-- Material for the task --
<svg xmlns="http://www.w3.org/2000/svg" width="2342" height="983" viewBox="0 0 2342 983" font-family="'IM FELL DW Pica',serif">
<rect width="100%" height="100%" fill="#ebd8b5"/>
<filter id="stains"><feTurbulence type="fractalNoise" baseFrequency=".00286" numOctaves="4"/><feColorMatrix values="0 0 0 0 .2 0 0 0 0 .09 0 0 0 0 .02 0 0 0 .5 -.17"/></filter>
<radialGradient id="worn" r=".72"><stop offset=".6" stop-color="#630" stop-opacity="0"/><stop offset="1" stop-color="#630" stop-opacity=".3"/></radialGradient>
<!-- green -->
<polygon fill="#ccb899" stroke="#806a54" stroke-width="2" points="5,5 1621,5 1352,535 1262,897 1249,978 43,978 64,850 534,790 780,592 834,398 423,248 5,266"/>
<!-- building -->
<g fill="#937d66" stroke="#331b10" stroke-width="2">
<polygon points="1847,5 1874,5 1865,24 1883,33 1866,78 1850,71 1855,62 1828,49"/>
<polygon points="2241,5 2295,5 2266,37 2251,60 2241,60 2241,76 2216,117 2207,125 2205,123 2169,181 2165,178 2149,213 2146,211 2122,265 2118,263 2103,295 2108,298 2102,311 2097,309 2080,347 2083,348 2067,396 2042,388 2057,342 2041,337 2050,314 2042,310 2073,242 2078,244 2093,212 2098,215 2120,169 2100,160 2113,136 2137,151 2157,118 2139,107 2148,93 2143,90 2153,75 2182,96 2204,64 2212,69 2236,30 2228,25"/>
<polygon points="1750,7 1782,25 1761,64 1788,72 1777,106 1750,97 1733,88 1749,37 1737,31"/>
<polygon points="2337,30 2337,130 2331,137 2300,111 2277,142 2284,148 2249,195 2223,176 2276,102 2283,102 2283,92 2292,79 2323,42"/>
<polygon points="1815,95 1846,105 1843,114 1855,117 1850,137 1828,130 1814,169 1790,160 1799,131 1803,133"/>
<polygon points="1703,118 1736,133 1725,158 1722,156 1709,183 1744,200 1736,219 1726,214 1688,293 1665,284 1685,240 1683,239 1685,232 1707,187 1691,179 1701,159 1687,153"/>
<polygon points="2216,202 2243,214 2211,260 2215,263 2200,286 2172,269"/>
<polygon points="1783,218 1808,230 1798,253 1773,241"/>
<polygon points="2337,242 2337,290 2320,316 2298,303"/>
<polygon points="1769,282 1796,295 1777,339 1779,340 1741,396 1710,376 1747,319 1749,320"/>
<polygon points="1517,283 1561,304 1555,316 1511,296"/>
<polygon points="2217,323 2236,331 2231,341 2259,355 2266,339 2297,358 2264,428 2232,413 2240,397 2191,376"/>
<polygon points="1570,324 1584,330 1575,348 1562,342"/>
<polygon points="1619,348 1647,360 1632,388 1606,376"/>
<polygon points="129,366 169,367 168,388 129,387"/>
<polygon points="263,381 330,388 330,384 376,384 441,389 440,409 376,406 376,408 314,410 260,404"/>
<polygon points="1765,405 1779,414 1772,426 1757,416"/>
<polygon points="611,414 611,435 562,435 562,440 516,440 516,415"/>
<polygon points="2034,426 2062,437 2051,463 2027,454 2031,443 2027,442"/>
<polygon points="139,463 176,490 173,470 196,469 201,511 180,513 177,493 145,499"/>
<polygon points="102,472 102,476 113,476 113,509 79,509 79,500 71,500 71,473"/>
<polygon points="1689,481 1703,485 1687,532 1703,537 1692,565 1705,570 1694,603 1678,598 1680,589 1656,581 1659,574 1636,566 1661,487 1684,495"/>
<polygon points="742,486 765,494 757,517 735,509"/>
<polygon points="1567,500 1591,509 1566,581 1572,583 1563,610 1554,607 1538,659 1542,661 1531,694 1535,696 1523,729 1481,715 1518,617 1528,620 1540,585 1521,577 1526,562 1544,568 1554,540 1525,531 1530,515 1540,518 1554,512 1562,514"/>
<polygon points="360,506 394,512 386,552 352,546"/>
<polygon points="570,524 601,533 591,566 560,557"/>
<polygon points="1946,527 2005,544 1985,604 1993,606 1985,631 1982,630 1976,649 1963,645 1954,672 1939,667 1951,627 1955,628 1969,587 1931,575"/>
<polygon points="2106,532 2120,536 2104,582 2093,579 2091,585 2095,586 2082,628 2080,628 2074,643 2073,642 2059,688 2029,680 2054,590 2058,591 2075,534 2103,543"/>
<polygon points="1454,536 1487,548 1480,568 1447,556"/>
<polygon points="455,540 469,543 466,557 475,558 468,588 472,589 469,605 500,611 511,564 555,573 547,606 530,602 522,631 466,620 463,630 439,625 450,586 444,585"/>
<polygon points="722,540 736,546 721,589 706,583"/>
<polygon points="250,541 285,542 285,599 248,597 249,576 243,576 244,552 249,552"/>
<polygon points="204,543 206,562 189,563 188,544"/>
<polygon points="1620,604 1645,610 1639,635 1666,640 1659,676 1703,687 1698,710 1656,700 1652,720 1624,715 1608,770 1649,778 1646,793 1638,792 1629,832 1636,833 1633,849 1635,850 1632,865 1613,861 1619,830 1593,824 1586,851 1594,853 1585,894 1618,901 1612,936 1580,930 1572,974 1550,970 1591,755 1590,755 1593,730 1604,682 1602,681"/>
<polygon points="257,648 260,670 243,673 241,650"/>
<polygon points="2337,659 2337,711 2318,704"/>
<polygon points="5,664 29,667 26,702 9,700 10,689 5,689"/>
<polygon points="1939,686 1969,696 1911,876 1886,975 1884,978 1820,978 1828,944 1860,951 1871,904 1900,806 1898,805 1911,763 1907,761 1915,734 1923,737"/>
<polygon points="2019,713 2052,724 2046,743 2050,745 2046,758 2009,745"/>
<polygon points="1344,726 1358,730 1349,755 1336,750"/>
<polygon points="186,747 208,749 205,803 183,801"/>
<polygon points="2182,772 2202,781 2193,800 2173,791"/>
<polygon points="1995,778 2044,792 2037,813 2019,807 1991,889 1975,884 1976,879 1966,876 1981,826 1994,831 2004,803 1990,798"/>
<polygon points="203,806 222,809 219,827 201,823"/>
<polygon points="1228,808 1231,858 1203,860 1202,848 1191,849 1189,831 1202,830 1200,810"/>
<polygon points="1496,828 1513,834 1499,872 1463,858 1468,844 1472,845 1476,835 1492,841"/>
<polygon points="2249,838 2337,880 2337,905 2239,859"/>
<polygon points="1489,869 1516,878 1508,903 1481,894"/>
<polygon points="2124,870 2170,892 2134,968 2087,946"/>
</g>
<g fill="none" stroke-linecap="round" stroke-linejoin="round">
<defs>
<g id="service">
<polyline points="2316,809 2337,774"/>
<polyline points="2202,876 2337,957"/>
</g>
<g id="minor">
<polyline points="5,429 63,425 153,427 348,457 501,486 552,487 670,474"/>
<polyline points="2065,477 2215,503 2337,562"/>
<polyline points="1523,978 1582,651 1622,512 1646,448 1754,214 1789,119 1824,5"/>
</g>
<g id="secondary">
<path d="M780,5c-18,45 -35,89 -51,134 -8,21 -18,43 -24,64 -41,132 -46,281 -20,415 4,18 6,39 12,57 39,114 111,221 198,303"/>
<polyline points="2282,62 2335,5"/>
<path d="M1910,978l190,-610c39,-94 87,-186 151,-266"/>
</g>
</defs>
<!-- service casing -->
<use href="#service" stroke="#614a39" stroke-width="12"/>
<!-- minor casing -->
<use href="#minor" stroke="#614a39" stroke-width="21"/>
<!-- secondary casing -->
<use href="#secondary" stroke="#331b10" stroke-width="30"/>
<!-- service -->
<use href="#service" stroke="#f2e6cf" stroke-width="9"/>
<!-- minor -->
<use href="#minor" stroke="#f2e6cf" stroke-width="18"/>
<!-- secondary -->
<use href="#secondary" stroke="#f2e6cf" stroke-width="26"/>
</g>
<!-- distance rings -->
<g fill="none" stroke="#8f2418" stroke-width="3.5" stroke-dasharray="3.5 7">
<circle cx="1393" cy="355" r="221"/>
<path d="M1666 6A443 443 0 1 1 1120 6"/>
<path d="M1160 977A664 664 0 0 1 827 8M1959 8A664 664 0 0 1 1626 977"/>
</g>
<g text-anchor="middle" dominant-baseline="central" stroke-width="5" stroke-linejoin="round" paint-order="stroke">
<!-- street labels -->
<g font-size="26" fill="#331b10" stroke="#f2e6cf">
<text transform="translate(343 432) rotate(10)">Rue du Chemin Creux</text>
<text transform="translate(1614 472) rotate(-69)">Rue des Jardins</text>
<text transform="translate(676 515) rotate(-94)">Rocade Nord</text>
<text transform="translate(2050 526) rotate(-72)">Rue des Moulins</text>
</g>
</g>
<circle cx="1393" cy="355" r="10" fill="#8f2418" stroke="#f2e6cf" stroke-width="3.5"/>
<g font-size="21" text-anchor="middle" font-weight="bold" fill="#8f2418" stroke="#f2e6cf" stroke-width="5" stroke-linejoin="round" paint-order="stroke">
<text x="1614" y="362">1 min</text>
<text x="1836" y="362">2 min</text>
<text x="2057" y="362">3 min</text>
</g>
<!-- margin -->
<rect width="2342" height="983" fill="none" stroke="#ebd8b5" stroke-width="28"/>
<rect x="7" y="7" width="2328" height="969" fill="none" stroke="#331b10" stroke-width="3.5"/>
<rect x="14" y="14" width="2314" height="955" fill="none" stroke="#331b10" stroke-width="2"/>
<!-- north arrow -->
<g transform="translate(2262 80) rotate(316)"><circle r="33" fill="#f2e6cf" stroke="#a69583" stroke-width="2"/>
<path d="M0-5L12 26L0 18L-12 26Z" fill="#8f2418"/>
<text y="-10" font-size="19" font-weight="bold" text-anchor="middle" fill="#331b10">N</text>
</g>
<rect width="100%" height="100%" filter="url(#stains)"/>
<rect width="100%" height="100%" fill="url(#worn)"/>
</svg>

-- The problem --
What this exercise asks for is every line of the data above with the word "worn".

-- Answer space --
<radialGradient id="worn" r=".72"><stop offset=".6" stop-color="#630" stop-opacity="0"/><stop offset="1" stop-color="#630" stop-opacity=".3"/></radialGradient>
<rect width="100%" height="100%" fill="url(#worn)"/>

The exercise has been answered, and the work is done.